Hospitals are increasingly making reducing hospital-acquired infections and readmissions a priority – and saving millions of dollars in the process – but there are still infrastructure gaps.
For example, Dignity Health, one of the five largest hospital systems in the nation, saved an estimated $30 million in two years through evidence-based practices and a training regimen for nurses, called MeasureVentionists, which focused on preventing hospital-acquired infections and readmissions.
For the third consecutive year, the Department of Health and Human Services named Dignity Health as one if its Partnership for Patients Hospital Engagement Networks. The $218 million Partnership for Patients initiative, currently totaling 3,700 hospitals, was launched in 2011 to help identify and spread ideas to improve patient care and reduce hospital-acquired infections.
“We have committed efforts across our hospitals to evaluate strategies that result in reducing unnecessary readmissions, especially within a short time after discharge,” said Barbara Pelletreau, vice president of patient safety at Dignity Health.

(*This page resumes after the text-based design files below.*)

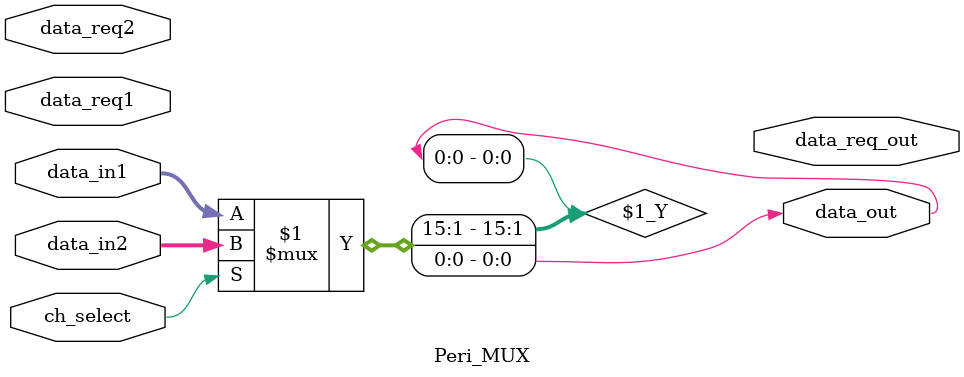
<source format=v>
module  Peri_MUX(
	input 			ch_select,
	input [15:0]	data_in1,
	input 			data_req1,
	input [15:0]	data_in2,
	input 			data_req2,	
	output 			data_out,
	output 			data_req_out
	);


	assign data_out = ch_select ? data_in2 : data_in1;
	assign data_req = ch_select ? data_req2 : data_req1;	
    
	 
endmodule
</source>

Pelletreau said one of the specific takeaways from the two-year program is the importance of including both patients and family members in discharge instructions, such as why medications have been prescribed, how to appropriately use them, and whether there are any potential side effects.
“To reduce readmissions on a broad or system-wide level, it is critical to have a clear set of coordinated strategies in place across teams, departments and hospitals,” Pelletreau said. “Strategies should include measures that take into consideration the many physical, social and psychological factors that affect a patient’s risk for readmission and implement best practices to address them.”
While most of the healthcare system hasn’t transitioned to the value model yet and is still primarily fee-for-service, change is afoot because incentives are finally in place for hospitals to focus on preventing readmissions, remarked Chuck Peck, MD, managing director at Navigant. “It was always better for the patient not to be readmitted, but the incentive just wasn't there,” he said.
There is still work to be done, though, he said, to fill gaps not currently covered by value models and without such structures, “… it's going to be really hard to get people to change their behavior.”